**Objective:**
Continue the forum thread about a portable generator that produces no power, starting right after its last sentence.

Do this. Start the generator, be sure the breaker isn't tripped, plug in a corded drill (110v) make sure the drill is in fwd. Then while depressing the trigger (on switch), rotate the drill chuck (the part that spins) in Reverse, and be prepared for it to power up and start rotating on it's own. 
Often times the magneto in a generator will lose its charge or draw after being stored or unused for lengthy periods of time. Even when brand new. By manually reversing an engaged electric motor of some kind. (A corded drill being the safest option) the magneto in the generator motor is replenished and rejuvenated and back to producing electricity. 
You may have to do this a couple time again whenever starting your generator depending on how long it's been inactive and magnetically depleted.


----------



## robscp (10 mo ago)

jjsinaz said:


> I was given a ETQ TG3000 generator. It has two problems
> 1) does not produce power, but I think the capacitor is bad. It tests okay with the uf setting on the multimeter ( 15uF cap tests at 14.7uf). I've torn the generator apart, pulled the rotor off and tested the diodes. All seems good there and there is no signs of any physical damage or burned coils. My question is, can the cap test good but still be bad somehow internally?

**Raw data:**
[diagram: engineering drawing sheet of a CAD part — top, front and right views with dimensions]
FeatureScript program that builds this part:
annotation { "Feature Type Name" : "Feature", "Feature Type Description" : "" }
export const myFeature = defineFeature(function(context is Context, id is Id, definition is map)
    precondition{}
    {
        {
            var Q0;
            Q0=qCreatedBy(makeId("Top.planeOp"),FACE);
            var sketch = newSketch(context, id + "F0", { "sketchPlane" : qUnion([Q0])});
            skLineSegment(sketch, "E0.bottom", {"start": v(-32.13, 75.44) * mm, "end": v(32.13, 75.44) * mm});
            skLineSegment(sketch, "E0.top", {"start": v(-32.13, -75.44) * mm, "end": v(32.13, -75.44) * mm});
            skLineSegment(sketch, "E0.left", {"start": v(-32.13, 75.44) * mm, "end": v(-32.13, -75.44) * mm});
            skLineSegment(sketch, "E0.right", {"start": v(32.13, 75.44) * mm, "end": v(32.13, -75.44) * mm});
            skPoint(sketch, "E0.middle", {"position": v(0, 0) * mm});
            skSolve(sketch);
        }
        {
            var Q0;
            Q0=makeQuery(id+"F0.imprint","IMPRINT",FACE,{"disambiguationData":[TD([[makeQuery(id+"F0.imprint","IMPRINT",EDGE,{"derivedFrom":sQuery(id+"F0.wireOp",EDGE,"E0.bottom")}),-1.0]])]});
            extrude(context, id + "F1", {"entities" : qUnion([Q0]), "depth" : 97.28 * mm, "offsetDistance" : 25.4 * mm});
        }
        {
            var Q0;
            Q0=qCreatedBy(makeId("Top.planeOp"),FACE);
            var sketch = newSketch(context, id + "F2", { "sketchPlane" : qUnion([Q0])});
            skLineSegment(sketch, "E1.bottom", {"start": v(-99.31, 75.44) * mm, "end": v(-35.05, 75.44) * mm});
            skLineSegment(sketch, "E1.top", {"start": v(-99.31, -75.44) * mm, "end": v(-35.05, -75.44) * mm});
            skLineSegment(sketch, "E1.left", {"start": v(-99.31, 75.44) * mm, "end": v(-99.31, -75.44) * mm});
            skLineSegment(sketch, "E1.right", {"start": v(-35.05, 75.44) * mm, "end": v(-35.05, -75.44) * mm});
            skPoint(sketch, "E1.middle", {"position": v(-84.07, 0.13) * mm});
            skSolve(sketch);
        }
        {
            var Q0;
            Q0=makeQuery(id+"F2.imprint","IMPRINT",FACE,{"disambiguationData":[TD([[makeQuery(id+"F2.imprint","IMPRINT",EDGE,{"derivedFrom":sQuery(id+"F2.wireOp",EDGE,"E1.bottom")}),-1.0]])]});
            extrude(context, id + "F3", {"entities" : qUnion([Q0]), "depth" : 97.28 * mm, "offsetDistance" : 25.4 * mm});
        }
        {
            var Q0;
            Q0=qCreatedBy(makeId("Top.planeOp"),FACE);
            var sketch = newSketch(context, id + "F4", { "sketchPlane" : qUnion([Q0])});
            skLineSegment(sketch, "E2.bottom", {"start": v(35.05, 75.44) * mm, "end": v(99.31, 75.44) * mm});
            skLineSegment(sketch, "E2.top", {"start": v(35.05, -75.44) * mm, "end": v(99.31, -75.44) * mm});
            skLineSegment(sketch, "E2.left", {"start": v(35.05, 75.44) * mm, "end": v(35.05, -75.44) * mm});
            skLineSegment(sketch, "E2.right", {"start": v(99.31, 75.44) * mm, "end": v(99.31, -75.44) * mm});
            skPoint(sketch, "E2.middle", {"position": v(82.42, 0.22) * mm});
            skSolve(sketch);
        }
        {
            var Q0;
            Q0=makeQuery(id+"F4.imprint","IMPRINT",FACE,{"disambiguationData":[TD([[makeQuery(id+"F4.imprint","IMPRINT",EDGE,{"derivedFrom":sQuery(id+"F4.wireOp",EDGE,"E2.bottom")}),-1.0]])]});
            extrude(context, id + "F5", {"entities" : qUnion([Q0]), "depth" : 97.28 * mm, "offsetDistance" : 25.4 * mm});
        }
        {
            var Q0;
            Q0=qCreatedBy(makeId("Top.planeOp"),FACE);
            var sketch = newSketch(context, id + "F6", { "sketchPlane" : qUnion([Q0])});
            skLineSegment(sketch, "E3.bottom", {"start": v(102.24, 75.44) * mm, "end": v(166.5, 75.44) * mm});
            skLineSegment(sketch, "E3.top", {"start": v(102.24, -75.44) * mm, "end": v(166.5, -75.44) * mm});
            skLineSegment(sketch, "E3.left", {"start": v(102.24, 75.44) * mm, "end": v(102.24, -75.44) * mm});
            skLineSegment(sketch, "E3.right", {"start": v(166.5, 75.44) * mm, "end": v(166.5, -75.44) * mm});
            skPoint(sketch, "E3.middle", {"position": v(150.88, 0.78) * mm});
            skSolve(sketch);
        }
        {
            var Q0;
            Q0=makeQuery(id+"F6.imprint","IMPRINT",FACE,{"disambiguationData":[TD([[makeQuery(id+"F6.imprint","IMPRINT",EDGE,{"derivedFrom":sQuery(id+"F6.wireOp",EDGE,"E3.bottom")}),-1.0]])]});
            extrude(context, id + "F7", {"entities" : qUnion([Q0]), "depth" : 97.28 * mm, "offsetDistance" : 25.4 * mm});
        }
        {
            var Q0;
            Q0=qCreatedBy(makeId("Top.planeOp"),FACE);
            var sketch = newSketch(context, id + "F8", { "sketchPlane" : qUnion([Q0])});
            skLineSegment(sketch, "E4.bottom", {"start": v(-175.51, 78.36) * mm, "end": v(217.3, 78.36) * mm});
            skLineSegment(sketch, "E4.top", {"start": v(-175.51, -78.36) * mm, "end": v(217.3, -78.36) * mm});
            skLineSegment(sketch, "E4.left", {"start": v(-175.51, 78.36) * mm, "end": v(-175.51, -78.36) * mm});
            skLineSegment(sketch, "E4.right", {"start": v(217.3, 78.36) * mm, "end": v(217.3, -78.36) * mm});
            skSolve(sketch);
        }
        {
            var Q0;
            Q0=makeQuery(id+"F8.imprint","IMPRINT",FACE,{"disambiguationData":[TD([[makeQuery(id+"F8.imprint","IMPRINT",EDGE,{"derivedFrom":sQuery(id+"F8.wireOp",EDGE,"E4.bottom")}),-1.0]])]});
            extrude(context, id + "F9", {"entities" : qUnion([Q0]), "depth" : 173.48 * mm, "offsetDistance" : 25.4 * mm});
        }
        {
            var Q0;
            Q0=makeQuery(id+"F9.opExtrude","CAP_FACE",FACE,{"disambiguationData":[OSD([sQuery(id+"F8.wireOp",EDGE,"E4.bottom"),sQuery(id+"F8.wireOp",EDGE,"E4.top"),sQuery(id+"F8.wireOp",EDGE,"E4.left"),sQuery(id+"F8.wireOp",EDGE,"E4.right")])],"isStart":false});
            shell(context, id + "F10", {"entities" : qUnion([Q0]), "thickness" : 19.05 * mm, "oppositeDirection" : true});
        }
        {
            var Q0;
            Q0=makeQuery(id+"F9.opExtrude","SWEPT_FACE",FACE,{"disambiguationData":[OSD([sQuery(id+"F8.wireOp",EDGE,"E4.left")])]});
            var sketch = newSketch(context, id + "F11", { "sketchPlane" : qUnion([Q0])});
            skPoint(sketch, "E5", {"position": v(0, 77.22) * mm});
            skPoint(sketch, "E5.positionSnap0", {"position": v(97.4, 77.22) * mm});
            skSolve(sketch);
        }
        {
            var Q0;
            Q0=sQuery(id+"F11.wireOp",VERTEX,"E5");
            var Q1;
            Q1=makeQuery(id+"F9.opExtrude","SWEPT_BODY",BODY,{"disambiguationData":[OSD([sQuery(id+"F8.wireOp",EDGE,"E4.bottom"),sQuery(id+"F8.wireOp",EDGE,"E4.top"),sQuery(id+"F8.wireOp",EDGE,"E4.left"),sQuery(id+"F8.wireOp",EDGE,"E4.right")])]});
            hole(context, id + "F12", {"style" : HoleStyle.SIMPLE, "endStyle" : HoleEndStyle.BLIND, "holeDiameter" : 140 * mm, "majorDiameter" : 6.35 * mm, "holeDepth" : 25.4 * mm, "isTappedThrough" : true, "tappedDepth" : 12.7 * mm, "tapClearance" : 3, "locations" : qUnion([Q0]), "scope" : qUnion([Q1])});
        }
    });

**Reply to the exercise:**
> 2) Whenever I pulled the alternator apart noticed that the cooling fan blade is broken in two. I'd like to find a replacement for that. Any suggestions? Looks like ETQ sells the whole rotor with the fan blade as an assembly. I've found some fan blades on ebay but they are not quite the same. Anybody have any suggestions for a substitute (with minor mods).
> 
> I know it;s not a top of line gen, but it was free so I'd like to see if I can get it working


I've woken up dozens of generators that were thought to be dead this way. The reverse drill trick I described above. Large ones, small ones, really old ones even a handful of metal brand new ones.


----------



## sdowney717 (12 mo ago)

old thread, but here is some advice.
does it have BRUSHES?
if a gen sits a long time, corosion can insulate th copper ring from brushes, and then you get no power.
I fixed a gen by removing brush holder, starting engine and with it running pressed fine sandpaper lightly against commutator rings. 
Then put bush holder back in and yeah, was again putting out AC power.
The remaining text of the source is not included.